# True Seeing



## BSF (Aug 22, 2006)

So how do you emulate True Seeing within Elements of Magic-Revised?  I am thinking it is built off the Divination skill, but I am interested in hearing if anybody has a different take on things.


----------



## RangerWickett (Aug 22, 2006)

Just eyeball it so that you can access it maybe a level after you would in the core rules (because it doesn't include the expensive component). It might be straight divination, or perhaps some sort of odd combination of MP spent on divination and dispel magic.

However, in hindsight I don't particularly like the magical skill versions I used for EOM-Revised. They were an experiment that, in my opinion, were more complicated than they should have been.


----------



## genshou (Aug 28, 2006)

Use a spell to boost your Will save?


----------



## sirwmholder (Sep 26, 2006)

RangerWickett said:
			
		

> Just eyeball it so that you can access it maybe a level after you would in the core rules (because it doesn't include the expensive component). It might be straight divination, or perhaps some sort of odd combination of MP spent on divination and dispel magic.
> 
> However, in hindsight I don't particularly like the magical skill versions I used for EOM-Revised.
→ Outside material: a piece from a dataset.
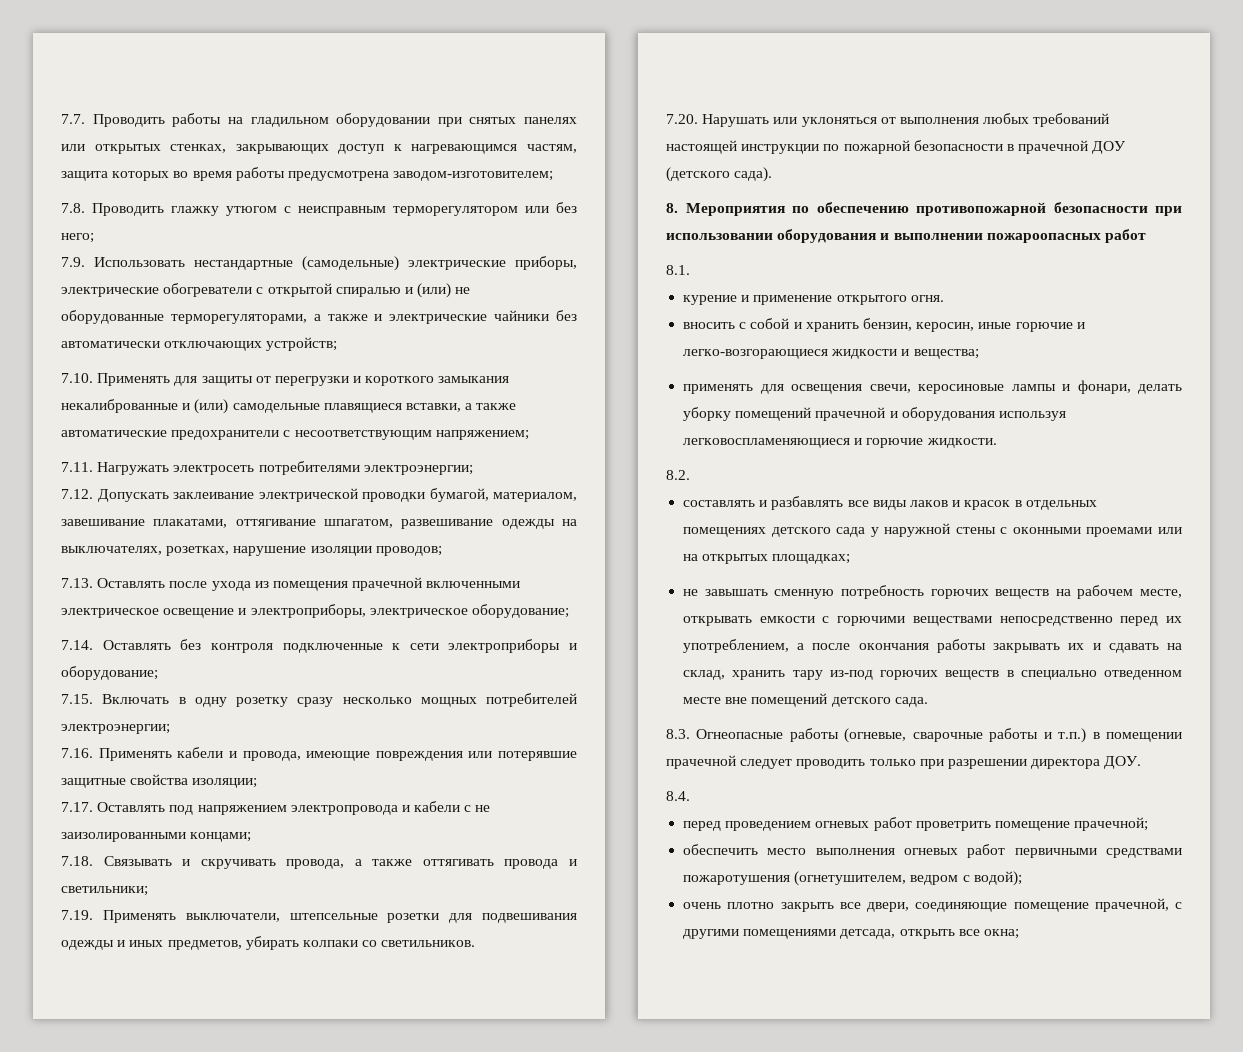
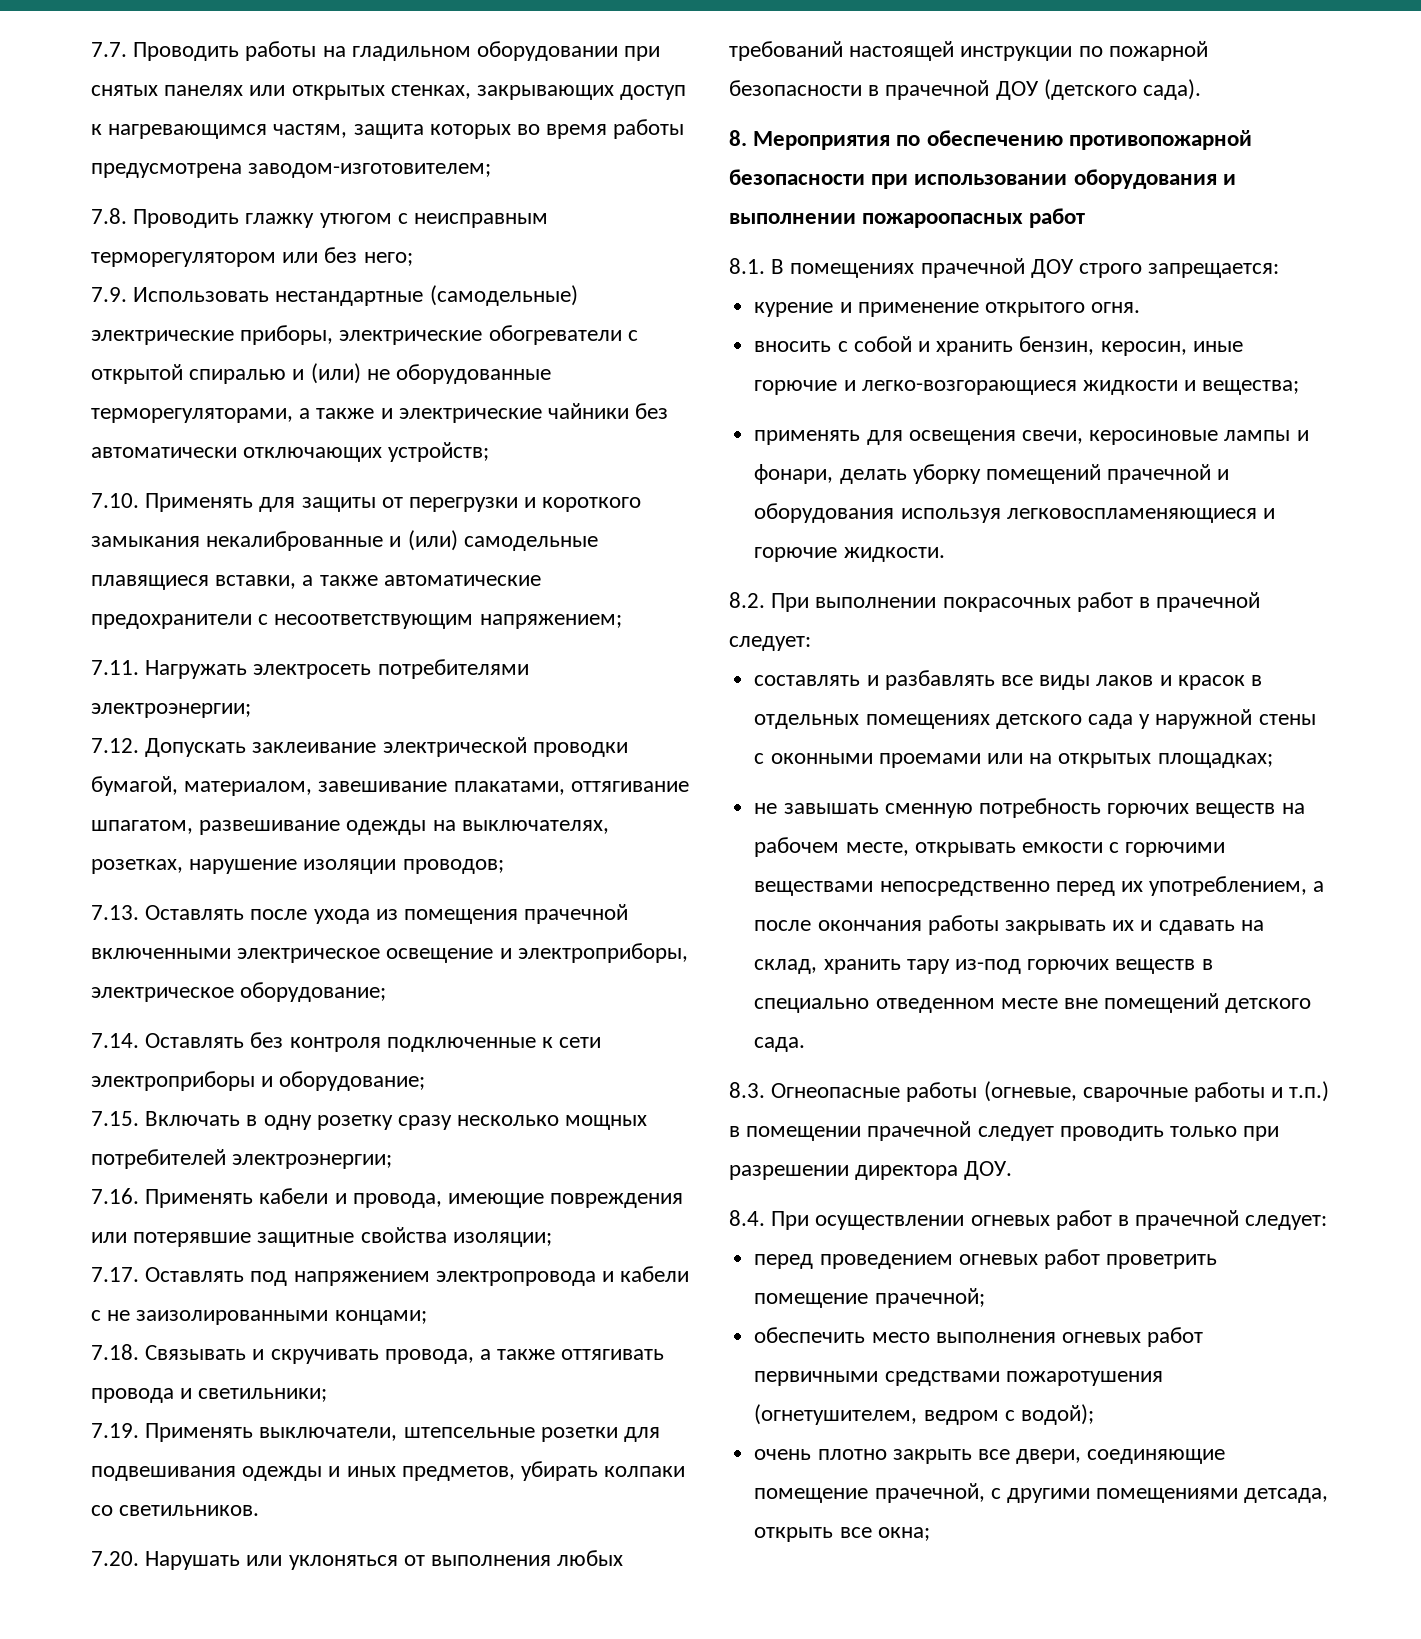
(690, 270) none -> [771,258,1280,278] В помещениях прачечной ДОУ строго запрещается:
(690, 475) none -> [771,592,1261,612] [729,636,811,651] При выполнении покрасочных работ в прачечной следует:
(690, 796) none -> [771,1210,1328,1230] При осуществлении огневых работ в прачечной следует:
They were an experiment that, in my opinion, were more complicated than they should have been.



I felt the rules surrounding these skills were a bit convoluted... but necessary to adequately spell out all of the effects one could obtain.  I would be very interested on how these rules could be simplified and yet retain all of the versatility and overall usefulness of each skill.

Thank you for your time,
Wm. Holder

PS ~ Wishing you good luck on the job opportunity at WotC


----------